* TASK STATEMENT:
Below, find the line containing "86: (18, 133, 0.62)"; from there to the final line, print every line exactly and skip the pictures.

* SUPPLIED INFORMATION:
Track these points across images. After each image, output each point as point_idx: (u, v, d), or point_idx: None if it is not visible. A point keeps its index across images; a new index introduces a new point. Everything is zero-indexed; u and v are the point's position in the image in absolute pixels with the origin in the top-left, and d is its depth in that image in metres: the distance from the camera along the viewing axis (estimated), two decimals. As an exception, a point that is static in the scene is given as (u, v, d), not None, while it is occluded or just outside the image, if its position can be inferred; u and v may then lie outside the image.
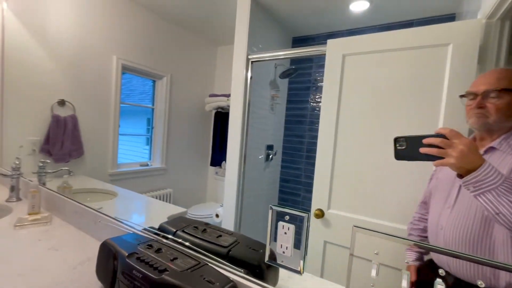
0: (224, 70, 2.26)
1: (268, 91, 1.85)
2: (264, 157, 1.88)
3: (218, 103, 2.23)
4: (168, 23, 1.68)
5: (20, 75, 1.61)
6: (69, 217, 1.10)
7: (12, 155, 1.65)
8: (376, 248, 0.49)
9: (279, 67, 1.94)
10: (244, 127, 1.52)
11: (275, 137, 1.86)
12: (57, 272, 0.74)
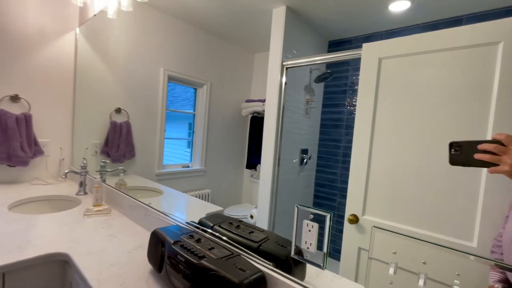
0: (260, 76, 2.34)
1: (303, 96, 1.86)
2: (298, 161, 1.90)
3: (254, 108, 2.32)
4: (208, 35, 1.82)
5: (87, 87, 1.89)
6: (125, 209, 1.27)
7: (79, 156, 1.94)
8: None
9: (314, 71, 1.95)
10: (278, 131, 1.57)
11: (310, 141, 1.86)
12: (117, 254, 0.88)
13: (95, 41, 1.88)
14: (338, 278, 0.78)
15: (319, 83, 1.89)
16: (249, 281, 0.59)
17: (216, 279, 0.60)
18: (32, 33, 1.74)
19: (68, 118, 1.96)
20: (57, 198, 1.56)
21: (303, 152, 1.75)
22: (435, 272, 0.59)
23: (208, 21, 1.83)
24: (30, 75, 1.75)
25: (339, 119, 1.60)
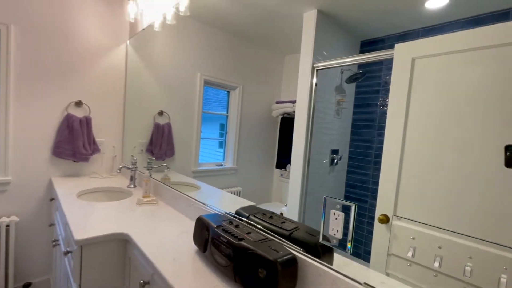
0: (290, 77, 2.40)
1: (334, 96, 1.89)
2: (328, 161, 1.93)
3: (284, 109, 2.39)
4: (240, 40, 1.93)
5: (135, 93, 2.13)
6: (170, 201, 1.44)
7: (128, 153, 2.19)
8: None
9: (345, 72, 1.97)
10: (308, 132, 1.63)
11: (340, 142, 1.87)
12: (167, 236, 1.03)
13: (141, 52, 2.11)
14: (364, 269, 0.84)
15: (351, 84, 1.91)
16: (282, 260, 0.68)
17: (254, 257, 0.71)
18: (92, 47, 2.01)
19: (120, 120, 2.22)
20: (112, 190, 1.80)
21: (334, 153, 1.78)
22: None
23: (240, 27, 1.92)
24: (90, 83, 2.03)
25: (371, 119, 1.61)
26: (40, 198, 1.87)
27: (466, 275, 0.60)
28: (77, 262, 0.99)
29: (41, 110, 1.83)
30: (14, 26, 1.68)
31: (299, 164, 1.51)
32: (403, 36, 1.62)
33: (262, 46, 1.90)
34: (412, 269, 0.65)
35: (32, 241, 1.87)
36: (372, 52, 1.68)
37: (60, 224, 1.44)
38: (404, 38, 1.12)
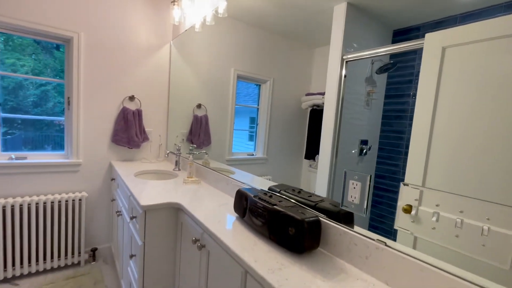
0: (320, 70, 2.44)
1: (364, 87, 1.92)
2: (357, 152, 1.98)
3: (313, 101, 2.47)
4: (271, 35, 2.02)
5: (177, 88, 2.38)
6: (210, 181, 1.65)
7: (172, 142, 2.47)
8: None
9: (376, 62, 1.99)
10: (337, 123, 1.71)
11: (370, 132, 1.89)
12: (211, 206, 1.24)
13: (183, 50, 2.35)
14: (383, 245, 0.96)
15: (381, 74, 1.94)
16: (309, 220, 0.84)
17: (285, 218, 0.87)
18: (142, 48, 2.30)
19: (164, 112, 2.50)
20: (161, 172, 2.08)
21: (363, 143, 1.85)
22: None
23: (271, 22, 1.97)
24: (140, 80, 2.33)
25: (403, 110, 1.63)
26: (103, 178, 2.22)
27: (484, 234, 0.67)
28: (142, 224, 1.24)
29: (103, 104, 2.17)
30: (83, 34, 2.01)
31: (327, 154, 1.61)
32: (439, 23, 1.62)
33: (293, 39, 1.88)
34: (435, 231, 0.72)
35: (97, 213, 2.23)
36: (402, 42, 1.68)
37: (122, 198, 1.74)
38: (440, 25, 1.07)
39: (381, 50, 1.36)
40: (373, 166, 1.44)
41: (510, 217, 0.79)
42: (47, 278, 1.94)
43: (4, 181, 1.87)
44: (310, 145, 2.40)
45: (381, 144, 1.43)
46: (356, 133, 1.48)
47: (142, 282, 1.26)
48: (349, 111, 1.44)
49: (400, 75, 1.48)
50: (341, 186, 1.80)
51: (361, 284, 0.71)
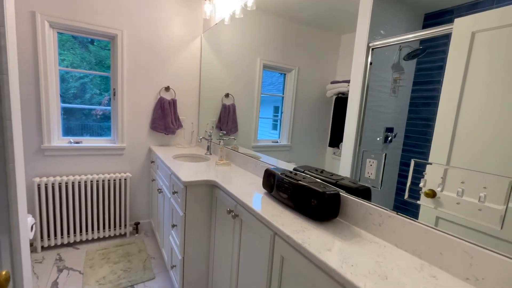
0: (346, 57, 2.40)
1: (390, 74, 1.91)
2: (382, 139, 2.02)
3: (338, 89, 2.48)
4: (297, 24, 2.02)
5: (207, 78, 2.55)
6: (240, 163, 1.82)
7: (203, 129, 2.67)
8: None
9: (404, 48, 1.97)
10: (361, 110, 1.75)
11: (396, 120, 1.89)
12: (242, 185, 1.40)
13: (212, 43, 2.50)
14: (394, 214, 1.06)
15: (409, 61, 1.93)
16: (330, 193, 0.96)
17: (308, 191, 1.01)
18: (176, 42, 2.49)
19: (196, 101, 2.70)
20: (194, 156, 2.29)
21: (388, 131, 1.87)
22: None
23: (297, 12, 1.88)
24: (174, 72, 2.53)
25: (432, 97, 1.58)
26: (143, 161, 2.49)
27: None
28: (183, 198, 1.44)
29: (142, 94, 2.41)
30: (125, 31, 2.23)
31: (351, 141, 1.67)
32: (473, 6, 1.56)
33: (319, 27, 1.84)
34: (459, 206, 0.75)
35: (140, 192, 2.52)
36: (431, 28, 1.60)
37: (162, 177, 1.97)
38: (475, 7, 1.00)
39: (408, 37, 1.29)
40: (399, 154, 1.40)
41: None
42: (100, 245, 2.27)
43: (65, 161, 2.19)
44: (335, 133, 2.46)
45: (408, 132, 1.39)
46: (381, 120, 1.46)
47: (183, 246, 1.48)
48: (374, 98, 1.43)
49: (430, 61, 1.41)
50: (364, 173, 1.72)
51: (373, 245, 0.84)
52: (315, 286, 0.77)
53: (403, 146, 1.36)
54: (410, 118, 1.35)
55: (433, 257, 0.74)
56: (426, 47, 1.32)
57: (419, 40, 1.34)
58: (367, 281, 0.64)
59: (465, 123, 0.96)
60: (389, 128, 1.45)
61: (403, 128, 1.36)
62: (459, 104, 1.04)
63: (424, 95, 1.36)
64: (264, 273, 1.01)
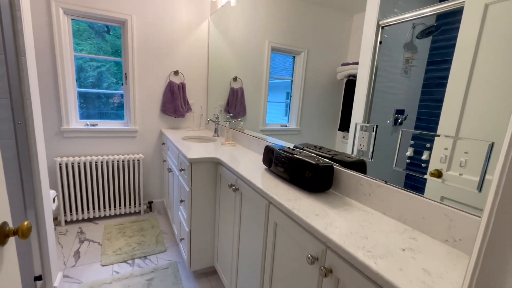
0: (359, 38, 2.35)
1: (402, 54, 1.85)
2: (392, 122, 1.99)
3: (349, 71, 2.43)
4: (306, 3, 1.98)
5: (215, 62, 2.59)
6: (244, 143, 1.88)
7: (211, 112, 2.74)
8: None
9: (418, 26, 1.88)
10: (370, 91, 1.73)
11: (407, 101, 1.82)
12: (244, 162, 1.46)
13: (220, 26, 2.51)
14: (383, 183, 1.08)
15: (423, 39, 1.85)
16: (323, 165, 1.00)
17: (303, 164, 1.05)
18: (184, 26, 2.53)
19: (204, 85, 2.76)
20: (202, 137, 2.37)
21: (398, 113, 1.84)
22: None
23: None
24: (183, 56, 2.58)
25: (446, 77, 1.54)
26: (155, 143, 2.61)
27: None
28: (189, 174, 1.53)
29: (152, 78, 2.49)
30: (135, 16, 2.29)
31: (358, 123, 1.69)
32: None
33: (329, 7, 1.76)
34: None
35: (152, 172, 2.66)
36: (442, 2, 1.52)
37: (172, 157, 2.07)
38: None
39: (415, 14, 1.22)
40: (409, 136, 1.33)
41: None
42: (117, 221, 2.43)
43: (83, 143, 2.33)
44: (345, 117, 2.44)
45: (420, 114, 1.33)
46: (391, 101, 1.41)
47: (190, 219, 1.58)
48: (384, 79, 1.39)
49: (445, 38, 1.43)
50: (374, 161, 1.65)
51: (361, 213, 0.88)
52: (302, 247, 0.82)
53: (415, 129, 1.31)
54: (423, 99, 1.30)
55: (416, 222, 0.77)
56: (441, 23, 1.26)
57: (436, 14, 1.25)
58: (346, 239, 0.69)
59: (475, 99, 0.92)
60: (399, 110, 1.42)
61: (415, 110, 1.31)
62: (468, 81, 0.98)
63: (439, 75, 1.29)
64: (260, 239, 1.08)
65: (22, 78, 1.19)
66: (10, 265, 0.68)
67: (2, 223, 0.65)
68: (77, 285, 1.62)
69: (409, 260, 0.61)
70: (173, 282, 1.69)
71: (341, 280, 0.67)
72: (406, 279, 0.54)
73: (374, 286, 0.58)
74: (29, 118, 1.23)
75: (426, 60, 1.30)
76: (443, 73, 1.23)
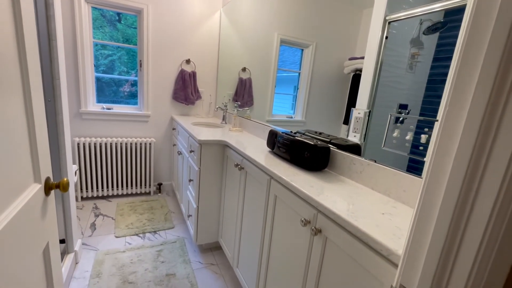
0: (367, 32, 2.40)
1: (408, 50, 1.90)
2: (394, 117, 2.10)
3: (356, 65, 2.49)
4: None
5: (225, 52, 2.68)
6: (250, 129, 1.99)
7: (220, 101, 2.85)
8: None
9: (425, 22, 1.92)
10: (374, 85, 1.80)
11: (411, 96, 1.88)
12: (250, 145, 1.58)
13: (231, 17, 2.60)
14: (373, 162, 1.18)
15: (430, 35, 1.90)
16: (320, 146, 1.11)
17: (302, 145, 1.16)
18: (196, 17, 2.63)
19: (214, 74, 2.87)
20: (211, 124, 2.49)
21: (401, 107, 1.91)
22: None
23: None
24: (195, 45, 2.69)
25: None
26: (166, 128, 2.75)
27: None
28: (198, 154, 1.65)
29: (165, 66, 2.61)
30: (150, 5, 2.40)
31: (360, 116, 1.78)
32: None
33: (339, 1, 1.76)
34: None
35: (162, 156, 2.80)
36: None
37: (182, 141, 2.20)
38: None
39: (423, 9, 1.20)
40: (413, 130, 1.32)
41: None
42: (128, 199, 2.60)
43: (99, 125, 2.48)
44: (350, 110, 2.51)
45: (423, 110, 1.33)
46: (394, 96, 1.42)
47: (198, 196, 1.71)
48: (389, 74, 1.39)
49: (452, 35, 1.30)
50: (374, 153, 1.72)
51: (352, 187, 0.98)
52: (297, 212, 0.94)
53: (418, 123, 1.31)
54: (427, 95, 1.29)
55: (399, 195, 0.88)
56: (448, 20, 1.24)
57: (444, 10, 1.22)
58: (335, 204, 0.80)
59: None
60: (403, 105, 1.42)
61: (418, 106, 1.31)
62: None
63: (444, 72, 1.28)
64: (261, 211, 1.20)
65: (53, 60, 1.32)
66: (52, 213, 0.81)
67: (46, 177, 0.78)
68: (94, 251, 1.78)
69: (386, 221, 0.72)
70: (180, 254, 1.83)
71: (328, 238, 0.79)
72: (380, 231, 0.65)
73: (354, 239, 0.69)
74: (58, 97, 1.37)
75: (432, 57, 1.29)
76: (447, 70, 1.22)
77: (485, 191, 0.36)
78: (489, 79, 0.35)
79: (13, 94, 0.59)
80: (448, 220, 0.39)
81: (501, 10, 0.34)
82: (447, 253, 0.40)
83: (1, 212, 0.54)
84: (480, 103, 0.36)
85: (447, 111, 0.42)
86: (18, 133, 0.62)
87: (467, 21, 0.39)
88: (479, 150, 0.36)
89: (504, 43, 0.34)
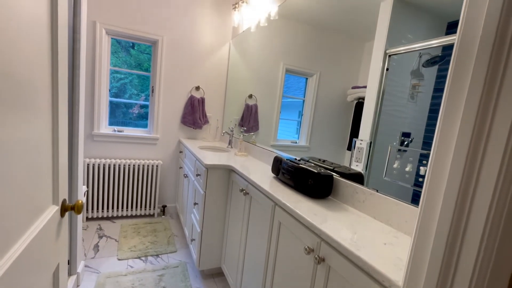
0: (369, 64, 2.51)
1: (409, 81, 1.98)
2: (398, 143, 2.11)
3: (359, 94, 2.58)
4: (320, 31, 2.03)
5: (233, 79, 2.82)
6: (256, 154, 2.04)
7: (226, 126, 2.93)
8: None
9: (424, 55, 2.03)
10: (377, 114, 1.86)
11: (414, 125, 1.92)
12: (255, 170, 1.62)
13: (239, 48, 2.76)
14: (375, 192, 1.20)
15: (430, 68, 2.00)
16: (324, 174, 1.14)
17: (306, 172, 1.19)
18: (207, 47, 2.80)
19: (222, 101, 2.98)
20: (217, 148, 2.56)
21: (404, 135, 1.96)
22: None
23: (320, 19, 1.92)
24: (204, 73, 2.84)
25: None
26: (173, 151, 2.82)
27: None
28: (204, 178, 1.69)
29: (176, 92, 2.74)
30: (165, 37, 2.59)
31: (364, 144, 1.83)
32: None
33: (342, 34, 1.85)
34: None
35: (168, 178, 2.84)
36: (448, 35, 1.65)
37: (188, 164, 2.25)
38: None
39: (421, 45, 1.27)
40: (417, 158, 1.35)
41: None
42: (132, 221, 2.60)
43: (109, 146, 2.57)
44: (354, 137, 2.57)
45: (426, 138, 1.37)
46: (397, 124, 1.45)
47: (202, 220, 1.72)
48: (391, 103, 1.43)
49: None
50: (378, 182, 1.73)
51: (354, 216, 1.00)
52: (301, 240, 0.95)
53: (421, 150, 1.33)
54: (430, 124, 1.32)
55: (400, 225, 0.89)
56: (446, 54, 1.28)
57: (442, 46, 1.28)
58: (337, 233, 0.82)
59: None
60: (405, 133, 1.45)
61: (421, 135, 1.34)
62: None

* TASK RESPONSE:
86: (18, 133, 0.62)
87: (467, 21, 0.39)
88: (479, 150, 0.36)
89: (504, 43, 0.34)
0: (369, 64, 2.51)
1: (409, 81, 1.98)
2: (398, 143, 2.11)
3: (359, 94, 2.58)
4: (320, 31, 2.03)
5: (233, 79, 2.82)
6: (256, 154, 2.04)
7: (226, 126, 2.93)
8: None
9: (424, 55, 2.03)
10: (377, 114, 1.86)
11: (414, 125, 1.92)
12: (255, 170, 1.62)
13: (239, 48, 2.76)
14: (375, 192, 1.20)
15: (430, 68, 2.00)
16: (324, 174, 1.14)
17: (306, 172, 1.19)
18: (207, 47, 2.80)
19: (222, 101, 2.98)
20: (217, 148, 2.56)
21: (404, 135, 1.96)
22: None
23: (320, 19, 1.92)
24: (204, 73, 2.84)
25: None
26: (173, 151, 2.82)
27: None
28: (204, 178, 1.69)
29: (176, 92, 2.74)
30: (165, 37, 2.59)
31: (364, 144, 1.83)
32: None
33: (342, 34, 1.85)
34: None
35: (168, 178, 2.84)
36: (448, 35, 1.65)
37: (188, 164, 2.25)
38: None
39: (421, 45, 1.27)
40: (417, 158, 1.35)
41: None
42: (132, 221, 2.60)
43: (109, 146, 2.57)
44: (354, 137, 2.57)
45: (426, 138, 1.37)
46: (397, 124, 1.45)
47: (202, 220, 1.72)
48: (391, 103, 1.43)
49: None
50: (378, 182, 1.73)
51: (354, 216, 1.00)
52: (301, 240, 0.95)
53: (421, 150, 1.33)
54: (430, 124, 1.32)
55: (400, 225, 0.89)
56: (446, 54, 1.28)
57: (442, 46, 1.28)
58: (337, 233, 0.82)
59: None
60: (405, 133, 1.45)
61: (421, 135, 1.34)
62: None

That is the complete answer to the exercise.